Separate fun fact: Gemini CLI blocks env vars with strings like 'AUTH' in the name. They have two separate configuration options that both let you allow specific env vars. Neither work (bad vibe coding). Tried opening an issue and a PR, and two separate vibe-coding bots picked up my issue and wrote PRs, but nobody has looked at them. Bug's still there, so can't do git code signing via ssh agent socket. Only choice is to do the less-secure, not-signed git commits.
On top of that, Gemini 3 refuses to refactor open source code, even if you fork it, if Gemini thinks your changes would violate the spirit of the intent of the original developers in a safety/security context. Even if you think you're actually making it more secure, but Gemini doesn't, it won't write your code.
Maybe it's your prompts? I've never had Gemini refuse to write any code in any context. I use it with Claude prompts, edited down, in particular to remove guardrails.
You shouldn't use Google Ai products, they are inferior. Their models are quite good. It's confusing when people use the model name when referring to a product. What's your setup?
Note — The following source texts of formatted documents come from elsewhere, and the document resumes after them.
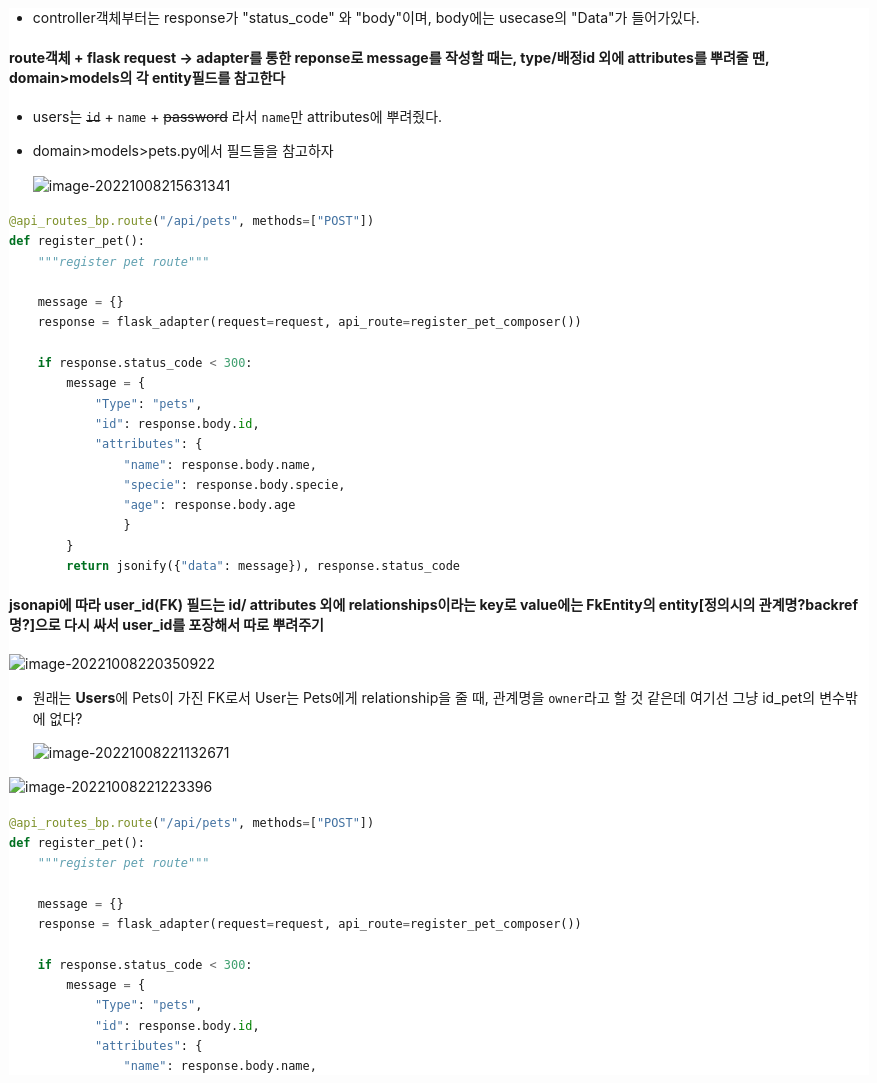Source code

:   - controller객체부터는 response가 "status_code" 와  "body"이며, body에는 usecase의 "Data"가 들어가있다.



#### route객체 + flask request -> adapter를 통한 reponse로 message를 작성할 때는, type/배정id 외에 attributes를 뿌려줄 땐, domain>models의 각 entity필드를 참고한다

- users는 ~~`id`~~ + `name` + ~~password~~ 라서 `name`만 attributes에 뿌려줬다.

- domain>models>pets.py에서 필드들을 참고하자

  ![image-20221008215631341](https://raw.githubusercontent.com/is3js/screenshots/main/image-20221008215631341.png)



```python
@api_routes_bp.route("/api/pets", methods=["POST"])
def register_pet():
    """register pet route"""

    message = {}
    response = flask_adapter(request=request, api_route=register_pet_composer())

    if response.status_code < 300:
        message = {
            "Type": "pets",
            "id": response.body.id,
            "attributes": {
                "name": response.body.name,
                "specie": response.body.specie,
                "age": response.body.age
                }
        }
        return jsonify({"data": message}), response.status_code
```



#### jsonapi에 따라 user_id(FK) 필드는  id/ attributes 외에 relationships이라는 key로 value에는 FkEntity의 entity[정의시의 관계명?backref명?]으로 다시 싸서 user_id를 포장해서 따로 뿌려주기

![image-20221008220350922](https://raw.githubusercontent.com/is3js/screenshots/main/image-20221008220350922.png)

- 원래는 **Users**에  Pets이 가진 FK로서 User는 Pets에게 relationship을 줄 때,  관계명을 `owner`라고 할 것 같은데 여기선 그냥 id_pet의 변수밖에 없다?

  ![image-20221008221132671](https://raw.githubusercontent.com/is3js/screenshots/main/image-20221008221132671.png)





![image-20221008221223396](https://raw.githubusercontent.com/is3js/screenshots/main/image-20221008221223396.png)

```python
@api_routes_bp.route("/api/pets", methods=["POST"])
def register_pet():
    """register pet route"""

    message = {}
    response = flask_adapter(request=request, api_route=register_pet_composer())

    if response.status_code < 300:
        message = {
            "Type": "pets",
            "id": response.body.id,
            "attributes": {
                "name": response.body.name,
```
OpenCode has a plugin that lets you add an .ignore file (though I think .agentignore would be better). The problem is that, even though the plugin makes it so the agent can't directly read the file, there's no guarantee the agent will try to be helpful and do something like "well I can't read .envrc using my read tool, so let me cat .envrc and read it that way".
This points out that agentic security flaws are worse than "systemic", they're the feature. Agents are literal backdoors.
It's so bizarre to be discussing minor security concerns of backdoors, like trying to block env vars. Of course the maintainers don't care about blocking env vars. It's security theater.
So by default you send all this to Microsoft by opening your IDE.